Personal Narrative by Lydia Schweickart

Having a sense of identity is an essential part of the human experience. In a few short, violent seconds, a car wreck stripped me of that identity.

In March 2019, as a junior at Western Kentucky University, I was in a car wreck and suffered a severe Traumatic Brain Injury. I received medical attention for 10 weeks: one week in the ICU of Skyline Medical Center in Nashville, Tennessee, two weeks at Frazier Rehabilitation Institute in Louisville, Kentucky, and seven weeks attending Frazier outpatient therapy. Individuals who experience a severe TBI are more likely to have long-term and lasting effects from the injury. After the wreck I found myself in the hospital, not knowing why, lost and confused.

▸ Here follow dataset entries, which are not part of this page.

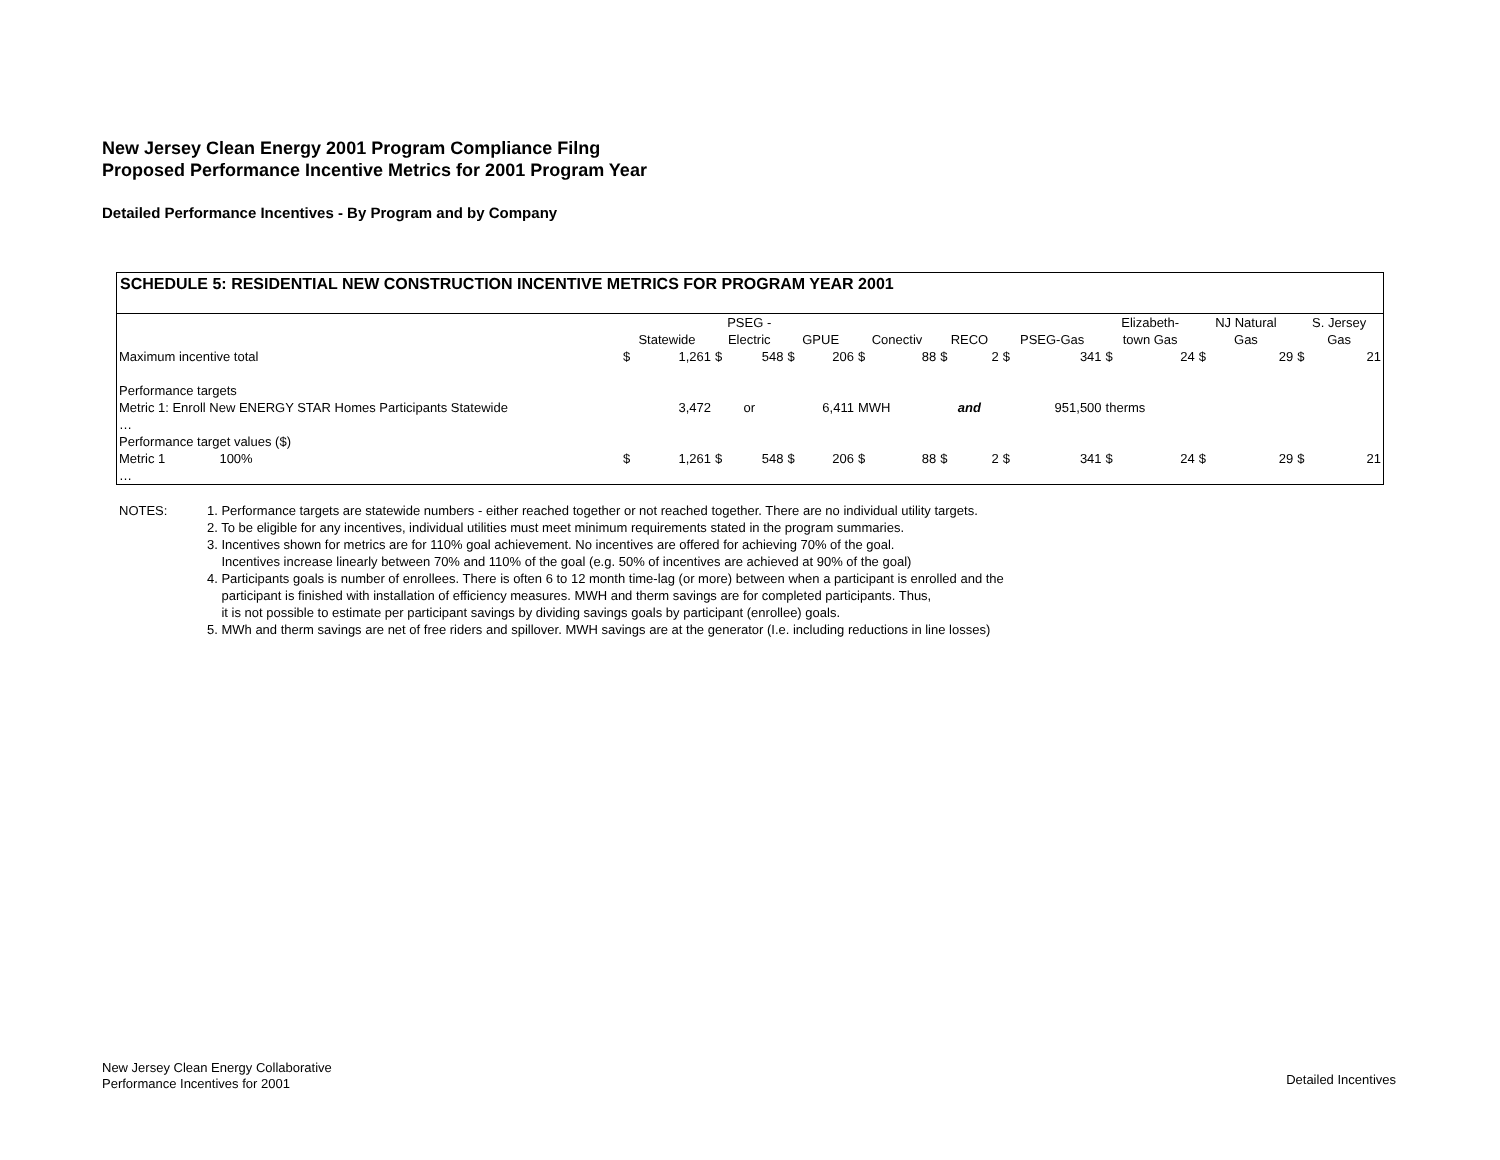New Jersey Clean Energy 2001 Program Compliance Filng
Proposed Performance Incentive Metrics for 2001 Program Year
Detailed Performance Incentives - By Program and by Company
SCHEDULE 5: RESIDENTIAL NEW CONSTRUCTION INCENTIVE METRICS FOR PROGRAM YEAR 2001
| | Statewide | | PSEG - Electric | | GPUE | | Conectiv | | RECO | | PSEG-Gas | | Elizabeth- town Gas | | NJ Natural Gas | | S. Jersey Gas | |
| --- | --- | --- | --- | --- | --- | --- | --- | --- | --- | --- | --- | --- | --- | --- | --- | --- | --- | --- |
| Maximum incentive total | $ | 1,261 | $ | 548 | $ | 206 | $ | 88 | $ | 2 | $ | 341 | $ | 24 | $ | 29 | $ | 21 |
| Performance targets | | | | | | | | | | | | | | | | | | |
| Metric 1: Enroll New ENERGY STAR Homes Participants Statewide | | 3,472 | or | | | 6,411 | MWH | | and | | 951,500 | | therms | | | | | |
| … | | | | | | | | | | | | | | | | | | |
| Performance target values ($) | | | | | | | | | | | | | | | | | | |
| Metric 1 100% | $ | 1,261 | $ | 548 | $ | 206 | $ | 88 | $ | 2 | $ | 341 | $ | 24 | $ | 29 | $ | 21 |
| … | | | | | | | | | | | | | | | | | | |
NOTES: 1. Performance targets are statewide numbers - either reached together or not reached together. There are no individual utility targets.
2. To be eligible for any incentives, individual utilities must meet minimum requirements stated in the program summaries.
3. Incentives shown for metrics are for 110% goal achievement. No incentives are offered for achieving 70% of the goal.
Incentives increase linearly between 70% and 110% of the goal (e.g. 50% of incentives are achieved at 90% of the goal)
4. Participants goals is number of enrollees. There is often 6 to 12 month time-lag (or more) between when a participant is enrolled and the
participant is finished with installation of efficiency measures. MWH and therm savings are for completed participants. Thus,
it is not possible to estimate per participant savings by dividing savings goals by participant (enrollee) goals.
5. MWh and therm savings are net of free riders and spillover. MWH savings are at the generator (I.e. including reductions in line losses)
New Jersey Clean Energy Collaborative
Performance Incentives for 2001
Detailed Incentives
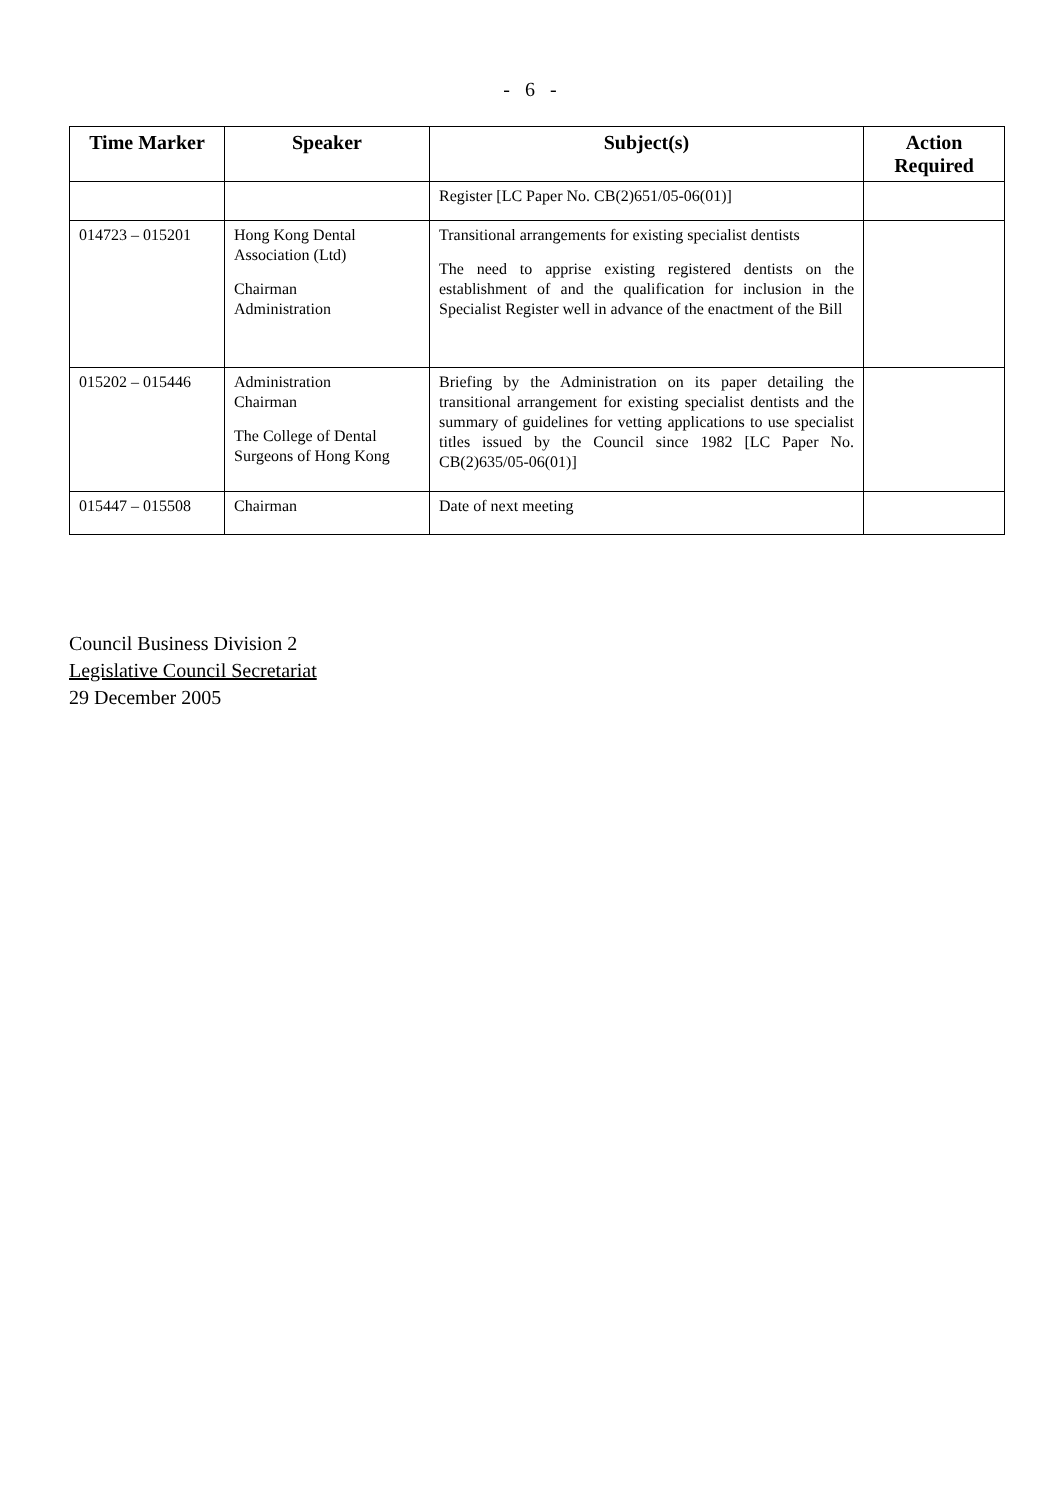- 6 -
| Time Marker | Speaker | Subject(s) | Action Required |
| --- | --- | --- | --- |
| | | Register [LC Paper No. CB(2)651/05-06(01)] | |
| 014723 – 015201 | Hong Kong Dental Association (Ltd) Chairman Administration | Transitional arrangements for existing specialist dentists The need to apprise existing registered dentists on the establishment of and the qualification for inclusion in the Specialist Register well in advance of the enactment of the Bill | |
| 015202 – 015446 | Administration Chairman The College of Dental Surgeons of Hong Kong | Briefing by the Administration on its paper detailing the transitional arrangement for existing specialist dentists and the summary of guidelines for vetting applications to use specialist titles issued by the Council since 1982 [LC Paper No. CB(2)635/05-06(01)] | |
| 015447 – 015508 | Chairman | Date of next meeting | |
Council Business Division 2
Legislative Council Secretariat
29 December 2005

The recovery process involved having to relearn everything that I knew before the wreck; walking, eating, writing, fine motor skills, communication, memory, etc.

According to the CDC, those who survive a TBI can have effects that last a few days, or for the rest of their lives. These effects are often identified in four categories: cognitive function (attention and memory), motor function (impaired coordination and balance), sensation (vision, hearing, perception and touch) and behavior (depression, anxiety, aggression, personality changes, emotional regulation and impairments in behavioral control).
The consequences of a severe traumatic brain injury can affect all aspects of an individual's life, including their relationships with family and friends, their ability to progress at school or work, doing household tasks, driving or participating in other daily activities

Although my brain tissue has recovered, I will still always question whether a trait, a lapse in memory, slow reaction time, etc., are the result of something related to the car wreck. Because my brain has suffered this damage, I'll never be the same person I was before the TBI. I have to live with the uncertainty of whether or not I will ever fully recover.

When I started my recovery process I was a blank slate, learning and gathering information about who I was before and trying desperately to be that person again. One of the biggest obstacles was coming to terms with the fact that being that person again isn't an option for me.
Accepting that I will be forever changed helped me to stop mourning the Lydia lost in that intersection. Recovery became a way to learn more about the Lydia I am now. Even though I have changed, the support of my family and loved ones never did. I didn't have to go through this exploration alone. Having a traumatic brain injury is like rewriting who you are. My car wreck provoked an identity crisis that forced me to ask myself, "Who Am I?"

One year after the accident, I'm still figuring out who I am. I am in no rush to find the answer.